EXTRACTED TEXT -
══════
Time shuffles on, and the music that's best suited to soundtrack summer does change, although the backbone of this music remains the same: everything that curmudgeons hate about summer? Own them. If you're worried about looking like a sweaty slob, guess what? So does everyone else. So you may as well be sweatiest reveler in a sea of blindsided Washingtonians. Getting a little drunker during the long days? Well, so is everyone else. So you'd be wise to up your game. If you find yourself driving around in your car with a bunch of people who have a likeminded love/hate relationship with summer, pop radio is not always what you need. What you need are guitars that can come along and compress your spines while driving serotonin directly into your brain.

Tuesday's show at K Records is a good hazing session to get you prepared for the next three months of living 30 feet from a fiery star. The pop weirdness of local favorites Skrill Meadow and Skull and the Dullards will be joined by touring noise-rockers Birdstriking. Hailing from China, Birdstriking combine spacey psychedelia with manic noise-rock, creating a combination combustible enough to spark up a match head. When they're not creating squalls of glorious noise, they make songs that are ideal for whiling away the miles of road spent with friends escaping the elements on long trips. This is music liable to induce highway hypnosis.
══════
PROBLEM TO WORK ON -
Echo the whole piece on summer music above, word for word and unchanged. Work only from the text above and bring in nothing else.

Rows excerpted from a collection -
══════
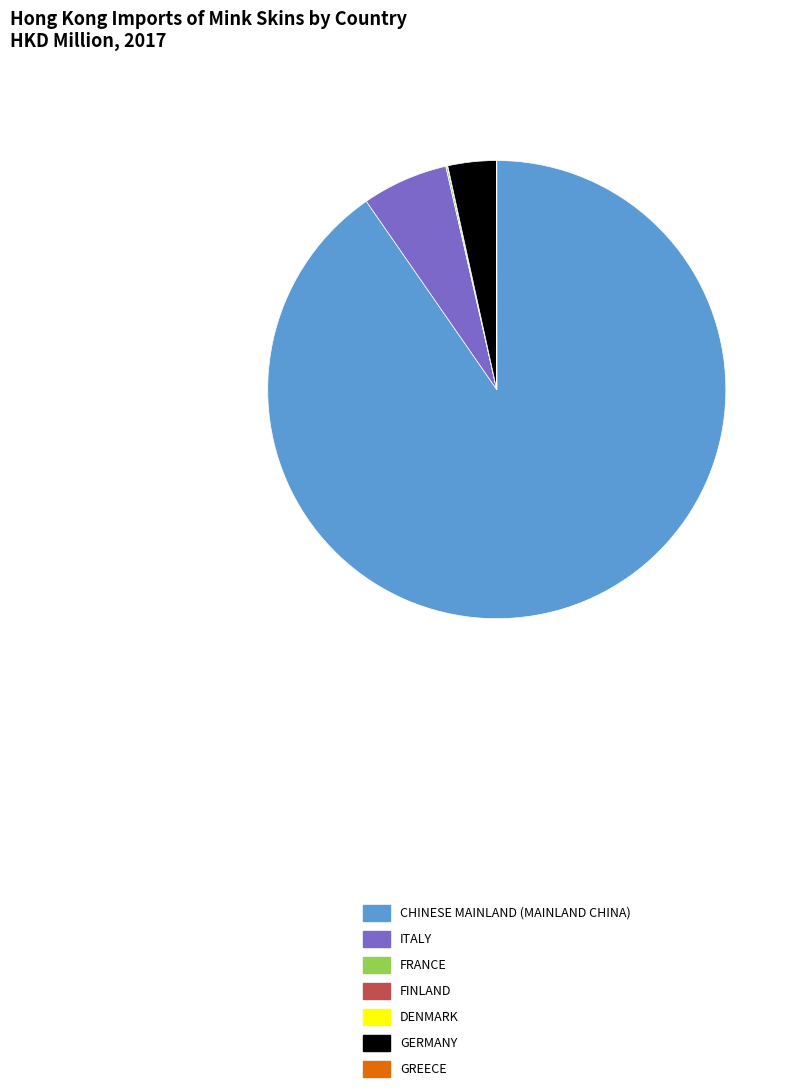

Does any single category account for the majority?

Yes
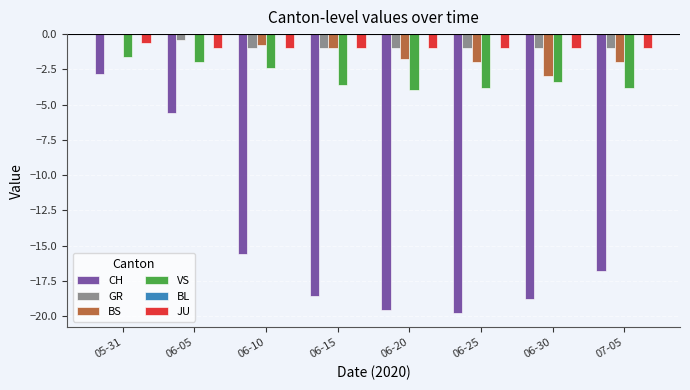

How many categories are shown in the chart?

8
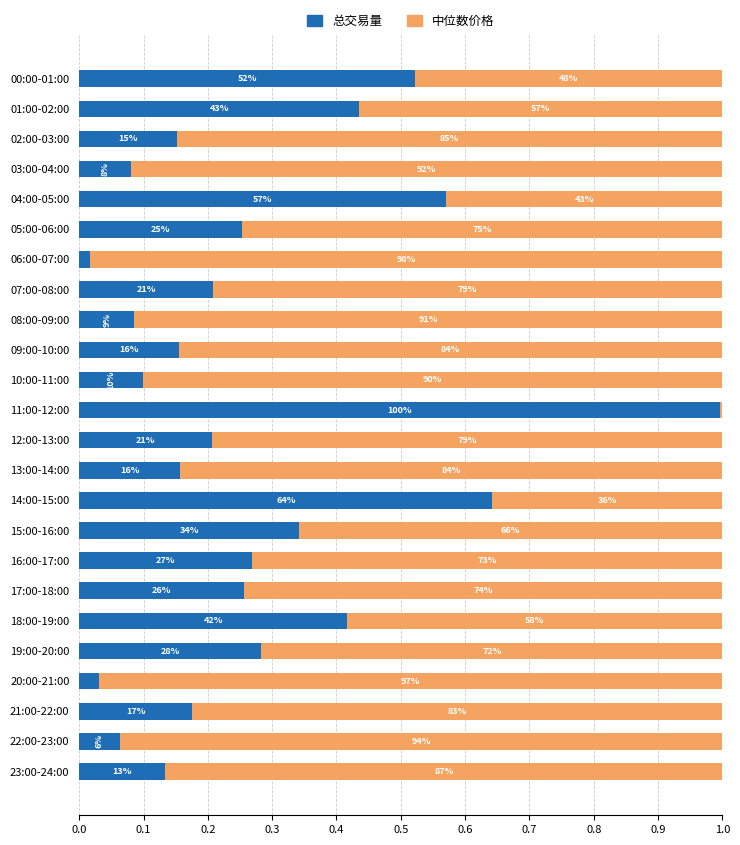

What are all the series names shown in the legend?

总交易量, 中位数价格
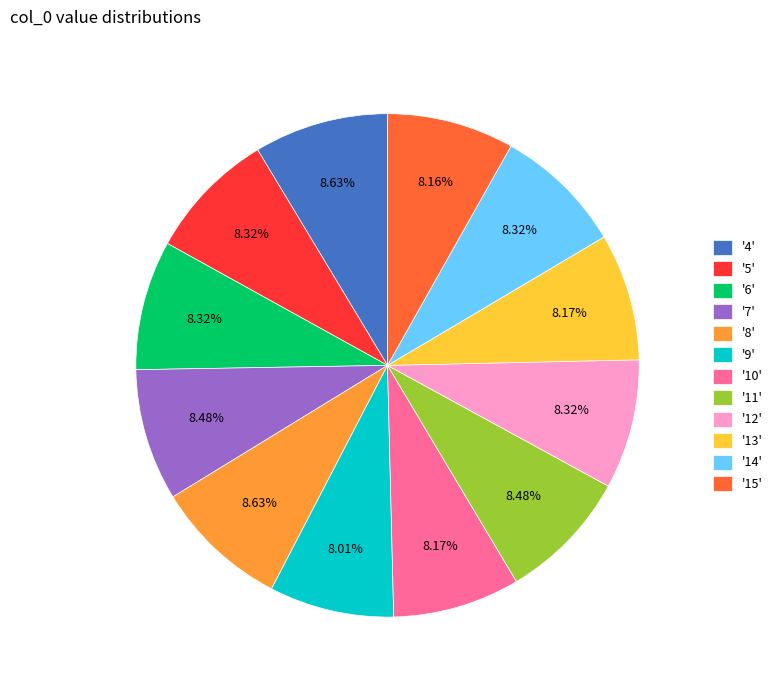

Is '5' the majority of the pie?

No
══════
PROBLEM SOLUTION -
Time shuffles on, and the music that's best suited to soundtrack summer does change, although the backbone of this music remains the same: everything that curmudgeons hate about summer? Own them. If you're worried about looking like a sweaty slob, guess what? So does everyone else. So you may as well be sweatiest reveler in a sea of blindsided Washingtonians. Getting a little drunker during the long days? Well, so is everyone else. So you'd be wise to up your game. If you find yourself driving around in your car with a bunch of people who have a likeminded love/hate relationship with summer, pop radio is not always what you need. What you need are guitars that can come along and compress your spines while driving serotonin directly into your brain.

Tuesday's show at K Records is a good hazing session to get you prepared for the next three months of living 30 feet from a fiery star. The pop weirdness of local favorites Skrill Meadow and Skull and the Dullards will be joined by touring noise-rockers Birdstriking. Hailing from China, Birdstriking combine spacey psychedelia with manic noise-rock, creating a combination combustible enough to spark up a match head. When they're not creating squalls of glorious noise, they make songs that are ideal for whiling away the miles of road spent with friends escaping the elements on long trips. This is music liable to induce highway hypnosis.